Earlier this month, the court denied British Columbia the right to regulate the contents of the pipeline. The expansion project would increase the amount of heavy oil shipped to B.C. from Alberta and mean more tanker traffic off the coast of B.C.

"Personally, I am not enamoured with the prospect of a sevenfold increase in tanker traffic in the Strait of Juan de Fuca and the Salish Sea, but the courts have determined that the project is legitimate and should proceed. That's the Trans Mountain pipeline in the south, and I acknowledge that and I respect that," he told a news conference.

In the case of Coastal GasLink's plans for a natural gas pipeline through northern B.C., the premier said he thinks hereditary chiefs of the Wet'suwet'en nation will come to the same realization.

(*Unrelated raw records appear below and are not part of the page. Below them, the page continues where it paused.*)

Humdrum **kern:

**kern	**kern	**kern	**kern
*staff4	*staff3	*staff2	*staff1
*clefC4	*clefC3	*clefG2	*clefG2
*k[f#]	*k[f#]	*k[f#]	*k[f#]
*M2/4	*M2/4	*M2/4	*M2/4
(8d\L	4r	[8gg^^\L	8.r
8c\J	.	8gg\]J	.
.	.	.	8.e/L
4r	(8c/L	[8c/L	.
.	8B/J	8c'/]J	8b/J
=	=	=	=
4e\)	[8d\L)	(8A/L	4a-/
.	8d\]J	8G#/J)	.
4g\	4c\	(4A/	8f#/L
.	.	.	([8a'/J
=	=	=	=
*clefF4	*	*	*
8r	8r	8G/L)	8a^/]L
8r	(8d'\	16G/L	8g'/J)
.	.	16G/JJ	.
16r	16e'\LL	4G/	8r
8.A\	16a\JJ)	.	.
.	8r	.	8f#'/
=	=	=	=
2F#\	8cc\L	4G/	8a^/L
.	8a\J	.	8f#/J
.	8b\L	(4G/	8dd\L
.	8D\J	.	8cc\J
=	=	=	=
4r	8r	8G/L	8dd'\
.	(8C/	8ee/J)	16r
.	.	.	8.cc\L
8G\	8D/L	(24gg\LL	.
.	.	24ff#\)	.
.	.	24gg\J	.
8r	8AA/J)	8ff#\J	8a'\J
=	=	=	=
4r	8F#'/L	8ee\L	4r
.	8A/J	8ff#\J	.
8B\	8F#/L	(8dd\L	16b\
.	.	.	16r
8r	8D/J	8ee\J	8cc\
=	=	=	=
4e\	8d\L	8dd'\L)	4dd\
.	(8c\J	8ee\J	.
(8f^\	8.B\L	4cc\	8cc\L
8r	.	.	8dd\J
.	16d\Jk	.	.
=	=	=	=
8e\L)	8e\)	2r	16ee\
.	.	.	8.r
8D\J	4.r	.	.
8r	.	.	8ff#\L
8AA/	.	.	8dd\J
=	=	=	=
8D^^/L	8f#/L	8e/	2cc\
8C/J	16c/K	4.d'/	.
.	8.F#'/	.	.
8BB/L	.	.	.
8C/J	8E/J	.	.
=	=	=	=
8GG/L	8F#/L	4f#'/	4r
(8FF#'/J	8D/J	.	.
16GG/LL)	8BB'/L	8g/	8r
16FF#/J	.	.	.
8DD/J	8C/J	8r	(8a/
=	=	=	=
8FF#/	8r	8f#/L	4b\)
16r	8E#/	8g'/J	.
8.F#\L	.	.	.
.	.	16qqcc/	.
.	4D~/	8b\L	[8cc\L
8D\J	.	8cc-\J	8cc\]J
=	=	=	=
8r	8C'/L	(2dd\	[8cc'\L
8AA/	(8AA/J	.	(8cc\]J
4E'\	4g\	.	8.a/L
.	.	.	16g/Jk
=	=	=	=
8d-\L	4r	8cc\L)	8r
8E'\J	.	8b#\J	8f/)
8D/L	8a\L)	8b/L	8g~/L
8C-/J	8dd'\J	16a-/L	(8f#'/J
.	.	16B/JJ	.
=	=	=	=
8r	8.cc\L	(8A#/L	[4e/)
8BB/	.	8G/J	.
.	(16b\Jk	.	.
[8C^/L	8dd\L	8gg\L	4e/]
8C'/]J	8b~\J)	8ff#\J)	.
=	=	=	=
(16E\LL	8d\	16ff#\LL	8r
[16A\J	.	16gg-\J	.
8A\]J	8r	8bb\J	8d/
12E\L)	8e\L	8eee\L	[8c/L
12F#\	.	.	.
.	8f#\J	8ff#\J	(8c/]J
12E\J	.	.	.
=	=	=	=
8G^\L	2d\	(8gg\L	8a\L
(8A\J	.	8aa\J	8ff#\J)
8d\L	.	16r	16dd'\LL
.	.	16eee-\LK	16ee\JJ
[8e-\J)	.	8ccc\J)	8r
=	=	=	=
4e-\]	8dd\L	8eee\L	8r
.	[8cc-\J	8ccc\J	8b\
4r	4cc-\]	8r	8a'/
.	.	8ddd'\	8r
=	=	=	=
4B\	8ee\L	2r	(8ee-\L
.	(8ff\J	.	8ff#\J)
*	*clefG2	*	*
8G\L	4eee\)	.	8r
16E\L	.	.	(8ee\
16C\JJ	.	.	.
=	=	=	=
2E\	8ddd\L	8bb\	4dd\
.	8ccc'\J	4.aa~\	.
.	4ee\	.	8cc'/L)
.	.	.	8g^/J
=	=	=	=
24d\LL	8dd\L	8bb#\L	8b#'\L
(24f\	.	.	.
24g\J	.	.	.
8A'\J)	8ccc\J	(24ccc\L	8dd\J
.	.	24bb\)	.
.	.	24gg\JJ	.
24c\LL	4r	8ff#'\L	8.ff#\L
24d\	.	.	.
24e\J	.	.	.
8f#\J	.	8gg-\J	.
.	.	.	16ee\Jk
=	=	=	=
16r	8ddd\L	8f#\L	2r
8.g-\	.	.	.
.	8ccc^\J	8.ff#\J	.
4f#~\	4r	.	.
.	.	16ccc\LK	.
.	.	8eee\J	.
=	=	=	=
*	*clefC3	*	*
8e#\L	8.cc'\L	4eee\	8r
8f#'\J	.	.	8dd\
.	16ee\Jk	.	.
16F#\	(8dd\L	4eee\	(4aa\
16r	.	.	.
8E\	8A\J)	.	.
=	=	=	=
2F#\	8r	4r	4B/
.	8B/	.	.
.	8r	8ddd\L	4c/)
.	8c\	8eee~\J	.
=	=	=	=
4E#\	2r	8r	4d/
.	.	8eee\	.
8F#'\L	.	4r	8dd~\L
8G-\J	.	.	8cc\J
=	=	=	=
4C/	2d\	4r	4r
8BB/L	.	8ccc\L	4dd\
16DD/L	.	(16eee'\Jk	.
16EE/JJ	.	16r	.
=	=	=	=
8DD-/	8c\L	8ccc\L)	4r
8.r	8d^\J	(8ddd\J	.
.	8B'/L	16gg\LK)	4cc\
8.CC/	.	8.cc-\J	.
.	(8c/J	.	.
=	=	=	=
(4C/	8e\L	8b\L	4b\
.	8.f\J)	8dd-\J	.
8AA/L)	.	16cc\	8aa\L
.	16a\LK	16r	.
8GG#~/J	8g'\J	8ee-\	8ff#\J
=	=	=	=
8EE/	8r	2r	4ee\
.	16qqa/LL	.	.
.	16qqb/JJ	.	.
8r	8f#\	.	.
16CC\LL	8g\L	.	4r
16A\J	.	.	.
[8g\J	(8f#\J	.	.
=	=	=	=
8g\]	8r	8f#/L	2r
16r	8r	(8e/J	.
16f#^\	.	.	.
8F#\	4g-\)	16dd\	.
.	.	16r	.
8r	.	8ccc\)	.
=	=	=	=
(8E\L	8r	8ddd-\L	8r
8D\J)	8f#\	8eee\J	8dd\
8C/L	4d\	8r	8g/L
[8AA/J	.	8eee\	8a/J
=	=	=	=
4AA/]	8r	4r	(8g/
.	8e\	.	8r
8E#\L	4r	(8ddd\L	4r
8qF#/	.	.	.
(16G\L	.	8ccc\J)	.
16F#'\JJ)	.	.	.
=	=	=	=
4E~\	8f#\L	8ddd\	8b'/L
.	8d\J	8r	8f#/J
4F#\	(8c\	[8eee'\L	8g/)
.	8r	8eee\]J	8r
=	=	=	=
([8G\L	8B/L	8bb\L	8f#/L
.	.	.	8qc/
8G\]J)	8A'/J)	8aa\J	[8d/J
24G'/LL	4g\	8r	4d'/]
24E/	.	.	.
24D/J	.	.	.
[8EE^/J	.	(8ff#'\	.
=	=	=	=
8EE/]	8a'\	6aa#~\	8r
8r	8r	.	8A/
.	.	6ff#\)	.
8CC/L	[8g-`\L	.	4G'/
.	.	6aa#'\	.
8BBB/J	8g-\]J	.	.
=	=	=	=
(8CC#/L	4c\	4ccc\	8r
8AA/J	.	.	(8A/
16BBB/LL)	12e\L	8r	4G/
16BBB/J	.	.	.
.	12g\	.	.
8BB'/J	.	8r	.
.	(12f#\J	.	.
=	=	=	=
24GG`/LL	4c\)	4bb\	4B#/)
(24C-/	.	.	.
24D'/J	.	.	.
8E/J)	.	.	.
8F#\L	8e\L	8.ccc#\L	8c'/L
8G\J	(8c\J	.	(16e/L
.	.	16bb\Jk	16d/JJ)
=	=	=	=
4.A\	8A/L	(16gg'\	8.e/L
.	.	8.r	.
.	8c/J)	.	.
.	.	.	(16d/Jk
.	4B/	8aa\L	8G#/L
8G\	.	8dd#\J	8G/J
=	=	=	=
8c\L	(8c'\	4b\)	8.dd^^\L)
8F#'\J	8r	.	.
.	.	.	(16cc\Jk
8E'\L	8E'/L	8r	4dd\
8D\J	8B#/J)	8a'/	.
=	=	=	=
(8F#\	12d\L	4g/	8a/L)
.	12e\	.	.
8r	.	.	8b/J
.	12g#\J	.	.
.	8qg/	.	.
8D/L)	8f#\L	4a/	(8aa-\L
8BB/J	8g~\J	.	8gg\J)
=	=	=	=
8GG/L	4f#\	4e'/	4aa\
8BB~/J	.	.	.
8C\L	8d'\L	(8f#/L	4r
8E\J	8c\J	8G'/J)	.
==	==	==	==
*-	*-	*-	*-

Through dialogue over time, Horgan said he believes the chiefs will see that the courts, the federal government and provincial government have determined that the pipeline is a legitimate project with massive benefits to B.C., especially Indigenous communities.

"I don't expect the leadership to say tomorrow that they love the pipeline. That's not my expectation. But there needs to be a legitimate understating that the majority of the people in the region are going to benefit for this, and that's what dialogue will produce."